Input records:
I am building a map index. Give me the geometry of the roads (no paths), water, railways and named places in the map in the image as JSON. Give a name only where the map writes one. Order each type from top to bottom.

---

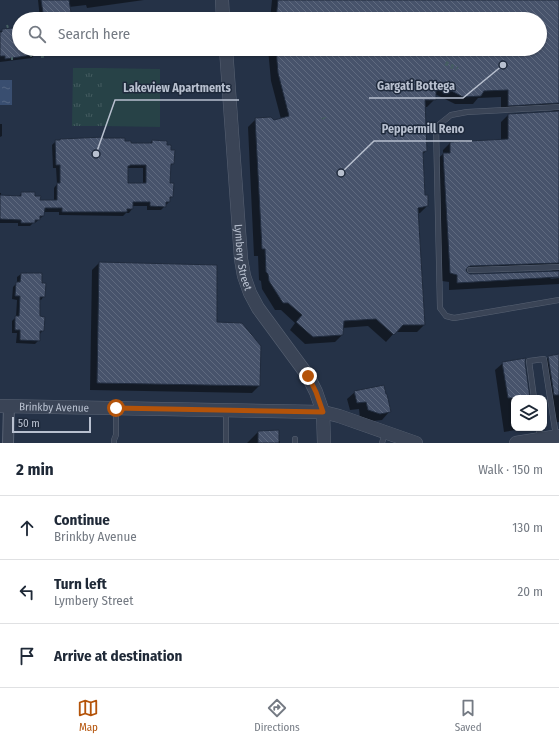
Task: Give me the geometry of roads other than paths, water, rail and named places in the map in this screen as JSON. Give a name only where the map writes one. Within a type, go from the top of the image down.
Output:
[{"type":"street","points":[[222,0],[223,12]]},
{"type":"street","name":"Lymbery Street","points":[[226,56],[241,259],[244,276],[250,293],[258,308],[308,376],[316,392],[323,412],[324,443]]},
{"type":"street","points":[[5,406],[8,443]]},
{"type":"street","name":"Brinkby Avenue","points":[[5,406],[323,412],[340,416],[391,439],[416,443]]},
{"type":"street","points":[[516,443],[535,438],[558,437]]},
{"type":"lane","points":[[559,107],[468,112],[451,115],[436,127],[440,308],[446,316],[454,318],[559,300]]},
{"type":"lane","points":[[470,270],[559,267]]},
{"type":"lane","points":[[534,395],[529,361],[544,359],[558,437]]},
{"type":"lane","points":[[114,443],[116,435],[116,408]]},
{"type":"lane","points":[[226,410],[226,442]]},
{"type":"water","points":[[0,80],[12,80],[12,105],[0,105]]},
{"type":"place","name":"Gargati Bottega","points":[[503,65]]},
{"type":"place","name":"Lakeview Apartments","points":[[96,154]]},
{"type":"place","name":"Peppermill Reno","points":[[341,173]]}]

Exercise prompt: Would you please filter the lines above and copy every one that includes "from"?

Written response:
I am building a map index. Give me the geometry of the roads (no paths), water, railways and named places in the map in the image as JSON. Give a name only where the map writes one. Order each type from top to bottom.
Task: Give me the geometry of roads other than paths, water, rail and named places in the map in this screen as JSON. Give a name only where the map writes one. Within a type, go from the top of the image down.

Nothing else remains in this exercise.